LangSmith provides visual tracing, performance analytics and error-debugging for our LangGraph-based orchestrator.
This dashboard integrates LangSmith with our existing monitoring layer to give the team:

  • Real-time execution metrics (duration, success/failure, token & cost)
  • Error classification, trend analysis & alerting hooks
  • Visual route analysis of ContentFetcher → Summarizer → Embedding → Storage pipeline
  • AI-powered recommendations to surface bottlenecks & optimisation tips
  • Hybrid local ⇆ cloud fallback so development works even while API write-permissions propagate

2. High-Level Architecture

flowchart TD
    subgraph Orchestrator
        CF(ContentFetcher) --> SUM(SummarizerNode)
        SUM --> EMB(EmbeddingNode)
        EMB --> STO(StorageNode)
    end

    CF & SUM & EMB & STO -- "@traceable decorators" --> LS[LangSmith SDK]
    LS -->|Traces| LangSmithCloud[(LangSmith Cloud)]
    LS -->|Local JSON traces| LocalStore[(./traces/*.json)]

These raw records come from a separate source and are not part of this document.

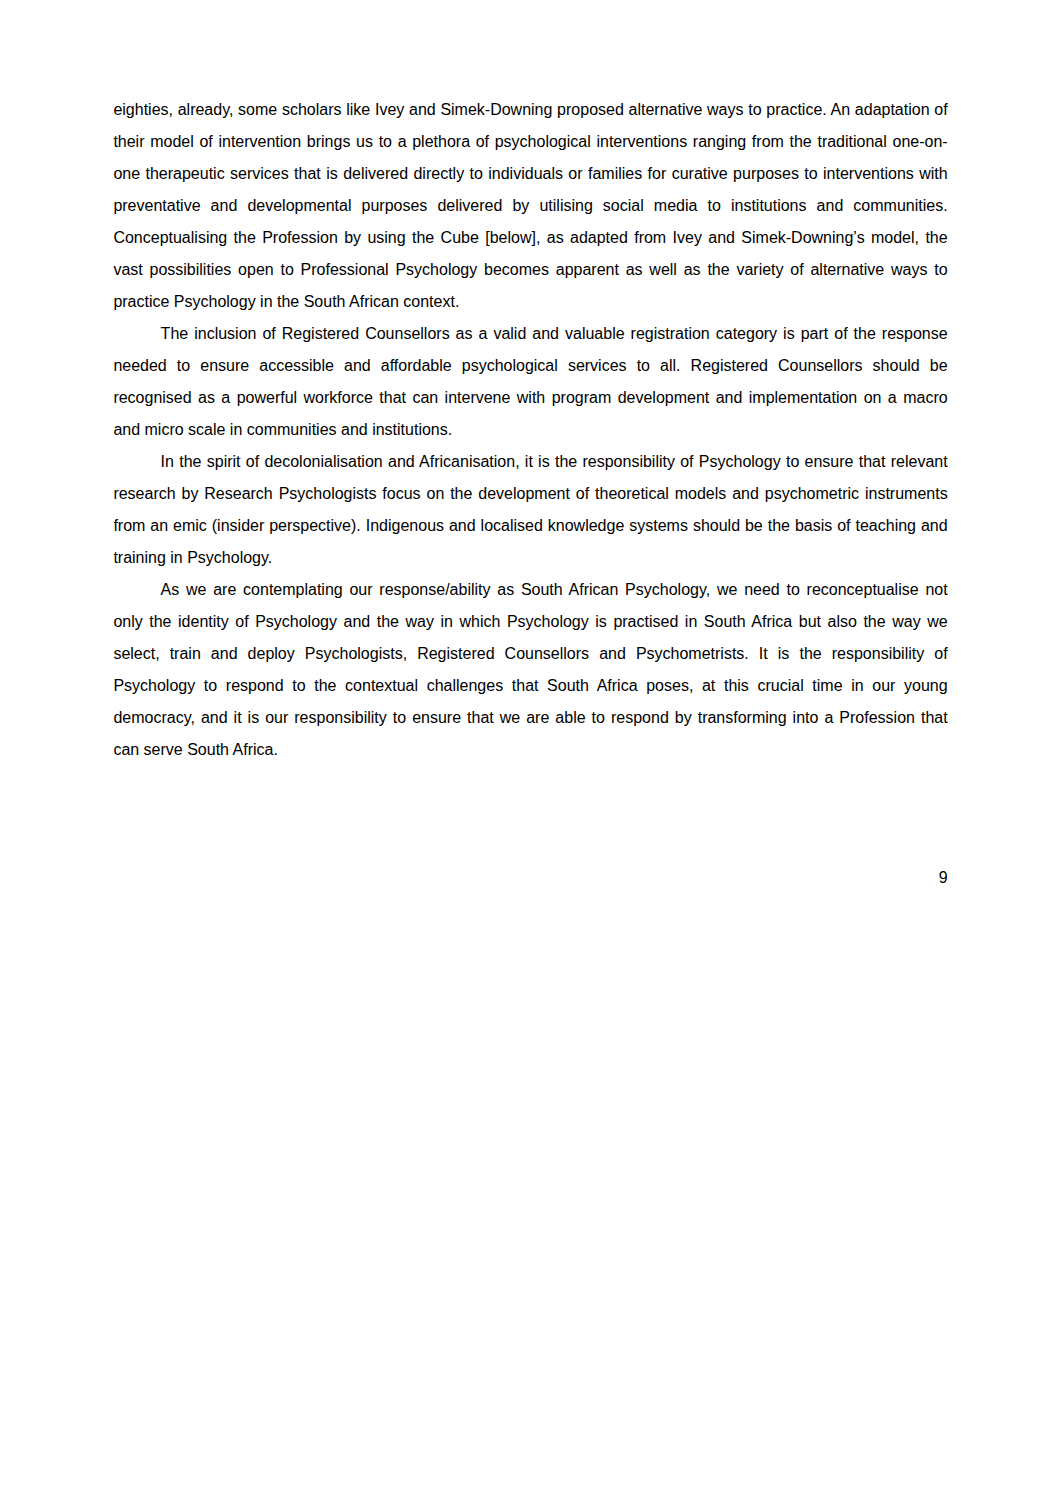eighties, already, some scholars like Ivey and Simek-Downing proposed alternative ways to practice. An adaptation of their model of intervention brings us to a plethora of psychological interventions ranging from the traditional one-on-one therapeutic services that is delivered directly to individuals or families for curative purposes to interventions with preventative and developmental purposes delivered by utilising social media to institutions and communities. Conceptualising the Profession by using the Cube [below], as adapted from Ivey and Simek-Downing’s model, the vast possibilities open to Professional Psychology becomes apparent as well as the variety of alternative ways to practice Psychology in the South African context.
The inclusion of Registered Counsellors as a valid and valuable registration category is part of the response needed to ensure accessible and affordable psychological services to all. Registered Counsellors should be recognised as a powerful workforce that can intervene with program development and implementation on a macro and micro scale in communities and institutions.
In the spirit of decolonialisation and Africanisation, it is the responsibility of Psychology to ensure that relevant research by Research Psychologists focus on the development of theoretical models and psychometric instruments from an emic (insider perspective). Indigenous and localised knowledge systems should be the basis of teaching and training in Psychology.
As we are contemplating our response/ability as South African Psychology, we need to reconceptualise not only the identity of Psychology and the way in which Psychology is practised in South Africa but also the way we select, train and deploy Psychologists, Registered Counsellors and Psychometrists. It is the responsibility of Psychology to respond to the contextual challenges that South Africa poses, at this crucial time in our young democracy, and it is our responsibility to ensure that we are able to respond by transforming into a Profession that can serve South Africa.
9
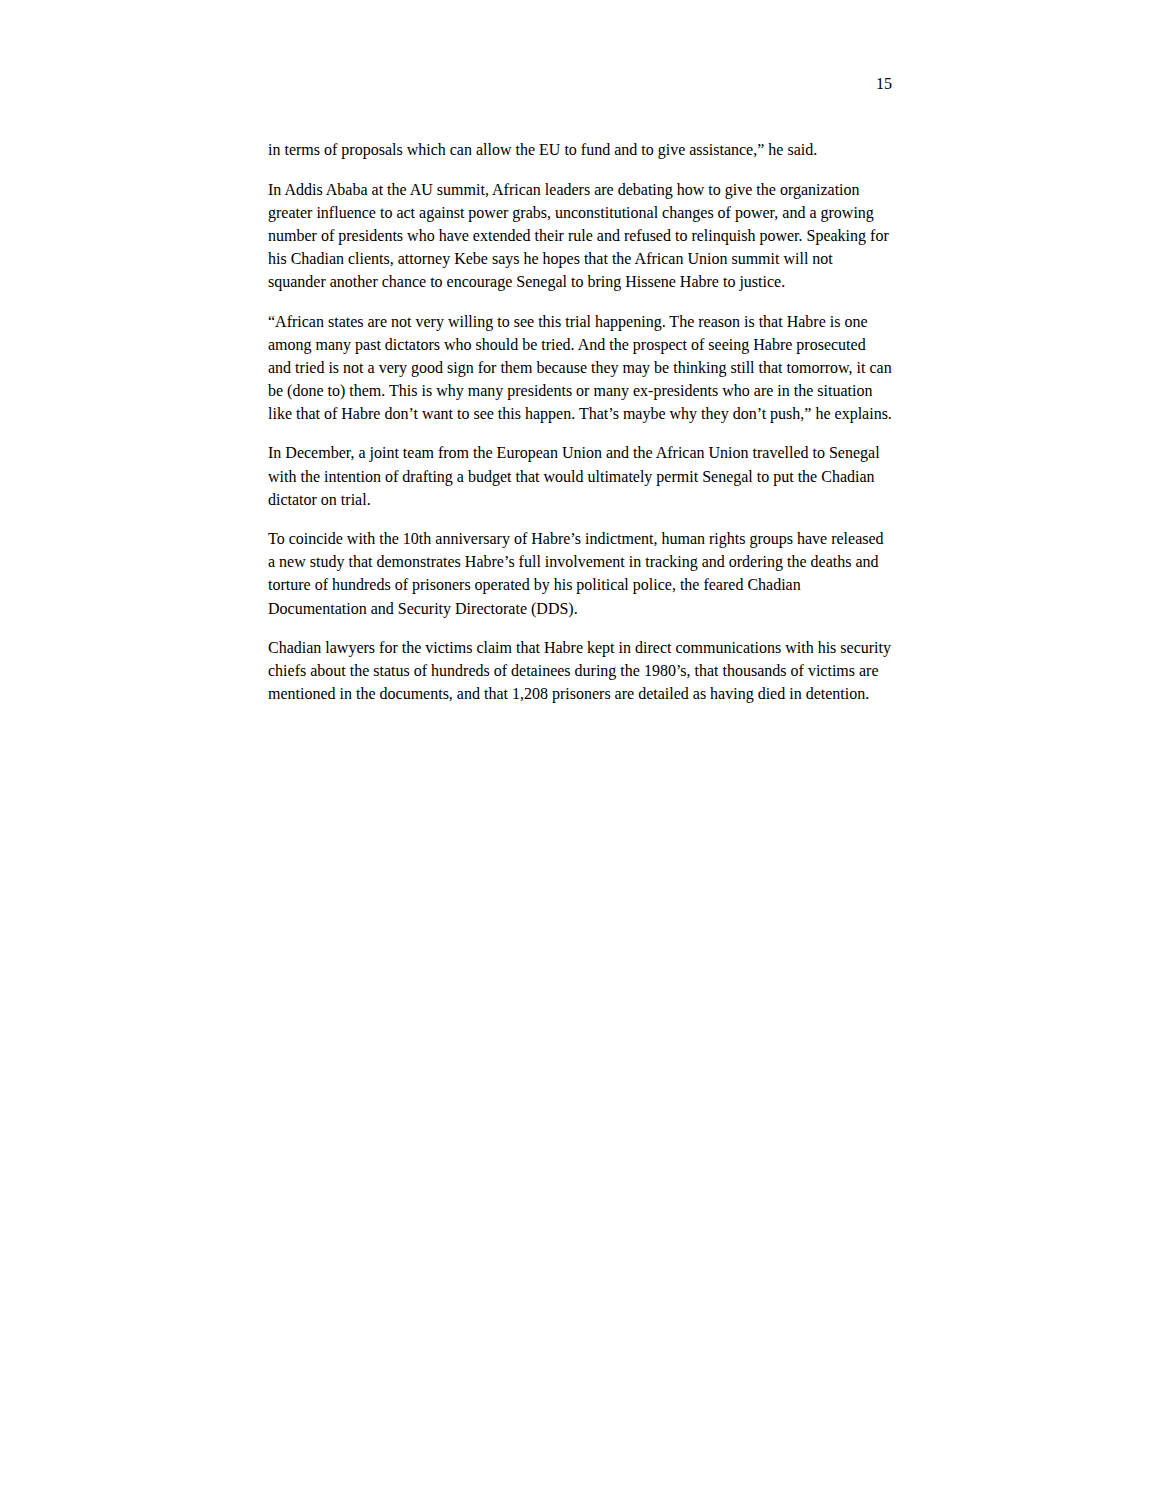15
in terms of proposals which can allow the EU to fund and to give assistance,” he said.
In Addis Ababa at the AU summit, African leaders are debating how to give the organization greater influence to act against power grabs, unconstitutional changes of power, and a growing number of presidents who have extended their rule and refused to relinquish power. Speaking for his Chadian clients, attorney Kebe says he hopes that the African Union summit will not squander another chance to encourage Senegal to bring Hissene Habre to justice.
“African states are not very willing to see this trial happening. The reason is that Habre is one among many past dictators who should be tried. And the prospect of seeing Habre prosecuted and tried is not a very good sign for them because they may be thinking still that tomorrow, it can be (done to) them. This is why many presidents or many ex-presidents who are in the situation like that of Habre don’t want to see this happen. That’s maybe why they don’t push,” he explains.
In December, a joint team from the European Union and the African Union travelled to Senegal with the intention of drafting a budget that would ultimately permit Senegal to put the Chadian dictator on trial.
To coincide with the 10th anniversary of Habre’s indictment, human rights groups have released a new study that demonstrates Habre’s full involvement in tracking and ordering the deaths and torture of hundreds of prisoners operated by his political police, the feared Chadian Documentation and Security Directorate (DDS).
Chadian lawyers for the victims claim that Habre kept in direct communications with his security chiefs about the status of hundreds of detainees during the 1980’s, that thousands of victims are mentioned in the documents, and that 1,208 prisoners are detailed as having died in detention.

    LangSmithCloud & LocalStore --> Dash[LangSmithDashboard]
    Dash --> Dev(Developer / WebDashboard)
* src/orchestrator/monitoring/langsmith_dashboard.py implements LangSmithDashboard class.
Accepts either local JSON traces or live LangSmith API results.
Merges/analyses data → returns rich dict or pretty CLI output.


3. Setup & Configuration

  1. Install dependency (already in pyproject.toml):
    poetry add langsmith
    
  2. Environment variables (add to .env):
    LANGSMITH_API_KEY=lsv2_pt_XXXXXXXXXXXXXXXXXXXXXXXXXXXXXXXXXXXXXXXX
    LANGSMITH_PROJECT=InsightHub
    # Optional: toggle tracing locally only
    LANGSMITH_TRACING=true
    
  3. Permissions delay: new API keys need up to 72 h for full write rights.
    The dashboard auto-detects 403 responses and stores traces locally until rights activate.

4. Usage Examples

from orchestrator.monitoring.langsmith_dashboard import LangSmithDashboard

# 1. Collect a snapshot report (auto-detects local/cloud)
report = LangSmithDashboard().generate_report()
print(report.summary())

# 2. Export detailed JSON for Web UI
LangSmithDashboard().write_report("./reports/langsmith_report.json")

Sample CLI output:

🎯 LangSmith API: ✅ Connected
📊 Total Workflows Analysed: 6
✅ Success Rate: 100.0 %
🚨 Bottlenecks Detected: 0
💡 Recommendations: None – system optimal


5. Metrics Collected

Category Metrics
Performance Execution time per node, end-to-end latency, throughput
Reliability Success / failure counts, retry attempts, error classes
Resources Token usage, cost estimation (OpenAI, etc.), memory foot-print
Traces Input/Output payload snippets, metadata per node
Insights Bottleneck ranking, optimisation suggestions

6. Error Handling & Alerts

  • All exceptions inside dashboard are logged via orchestrator.monitoring.error_handler.
  • 403 (Forbidden) during trace upload triggers local-only fallback; a warning is surfaced.
  • TODO: integrate with Slack webhook once #13 Notification System task is complete.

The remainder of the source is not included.